Fetish fight club: Inside the underground kink wrestling community
KEY POINTS
- MeetFighters.com is an online community where men organise real-life fetish fights.
- Fighters fly across the world to compete with each other.
- Wrestlers build up to matches by engaging in sexual trash talk.
With its uninspiring grey background and generic welcome message inviting users to share their "interest in anything related to wrestling, fighting or the people who do it", the landing page of MeetFighters.com looks deceptively like an average sports community website to the untrained eye.
But a few scrolls and clicks reveals that it is anything but. MeetFighters.com is a gateway to an underground community of fetish wrestling, where men set up real-life fights in living rooms, hotels and makeshift rings across the world.

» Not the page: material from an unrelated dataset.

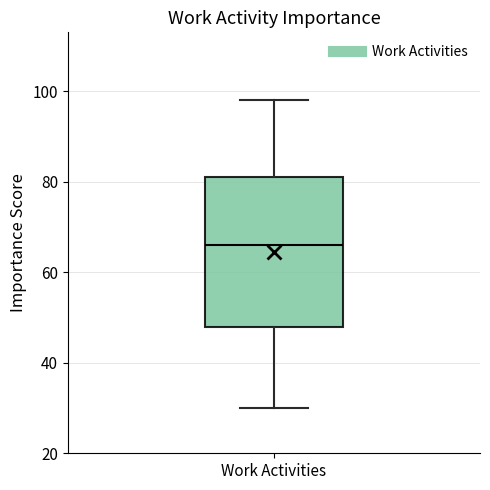

Transcribe this box plot: give where the median line is, the range the box spans, and where the two whiskers end, as read against the y-axis. The values are not printed on the chart, so give them approximately, as read against the axis.

median 66, box 48 to 82, whiskers 30 to 98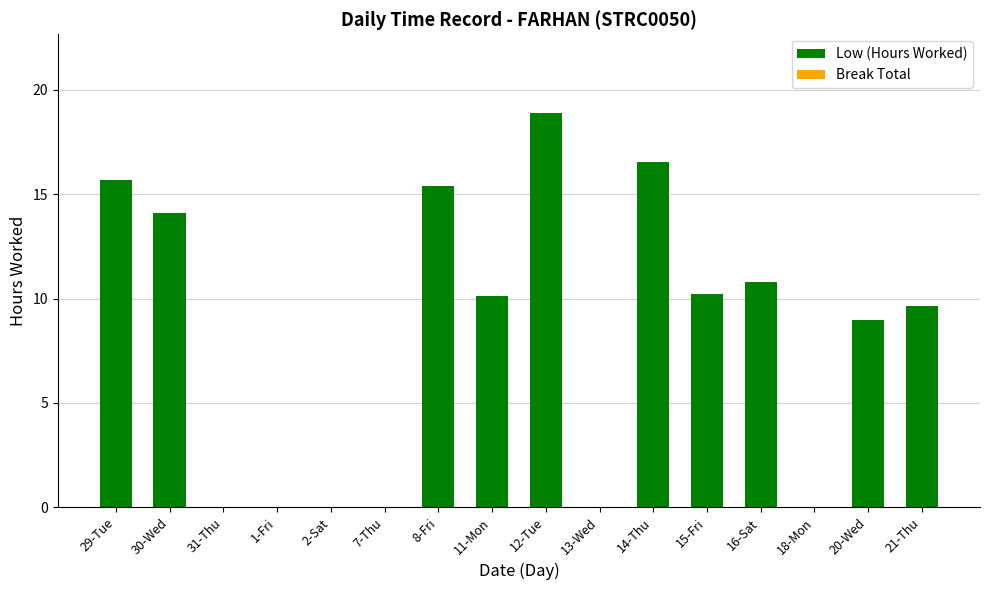

Count the number of values greater than 10.

8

Filmmaker Grant Armour recently followed some of London's key figures to learn what attracts men to fetish wrestling for a Vice documentary. IBTimes UK caught up with him to find out what he discovered.
What surprised you the most when about the wrestlers when you met and interviewed them?
How conflicted some of these men are with their masculinity and acceptance of homosexuality.
Our first meeting with the main character we follow, Brit Pro Heel, was a "pro wrestling" match he had organised with a guy in gimp-style mask in a ring in someone's shed.
He is one the most prolific fighters on the site and would regularly post sexual statuses, but kept telling us he was just in it because he wanted to go pro. My impression from spending time with him was that he seemed reluctant to accept his fetishes, which made him an interesting and more complex character to follow throughout the film.
What do people get from fetish-wrestling? Is it just about a power trip?
The first guy we filmed was called Fitman321 on the site: a middle aged single gay guy who openly spoke about his fetishes, using sexual violence and role play as a form of release and escapism.
While he set up his living room for a fight, he told us about how he had broken someone's arm and had to take them to hospital. He even added this to his trash talk repertoire, telling people: "I'm gonna put you in the hospital."
Unfortunately his match was cancelled, which was obviously as disappointing for us in terms of the film as much as him. We found out that this was a common occurrence and sometimes it would take years of flirting online for fights to actually happen. It seemed like there were only a core group of people actually fighting and the majority of site members just enjoyed the trash talk and flirting in chat rooms.
How has social media changed the scene?
I've made documentaries about various underground subcultures before, but what made this interesting was how de-centred this community was. This seemed to be a very atomised online scene fuelled by social media addiction and fetishised forms of sexual gratification.
What is the demographic of these fighters?
There were some younger guys on the site, some bi-sexual couples, a few women into fetish wrestling, but they were mainly middle aged gay men.
Is the fetish wrestling scene one that is found worldwide?
This is an international community and people fly all over the world to take part in fights that they arrange on the site. Fitman321 had arranged a fight with someone from Germany, for instance.
What is the biggest misconception people have about these fights?
That people are just in it for sex. The wrestling alone is a fetish so people already get sexual gratification from the performance, power dynamics and physicality of the fights. Also the community and relationship aspect is much stronger than the sexual side. It is a way of people performing their masculinity while also having close, loving contact with another person and creating long-lasting friendships.
What do you want people to take away from the documentary?
That masculinity is a performance. And that people can create their own worlds on the weekends. That subcultures can exist online, but there needs to be a heart and soul at the centre of a community for it to be healthy.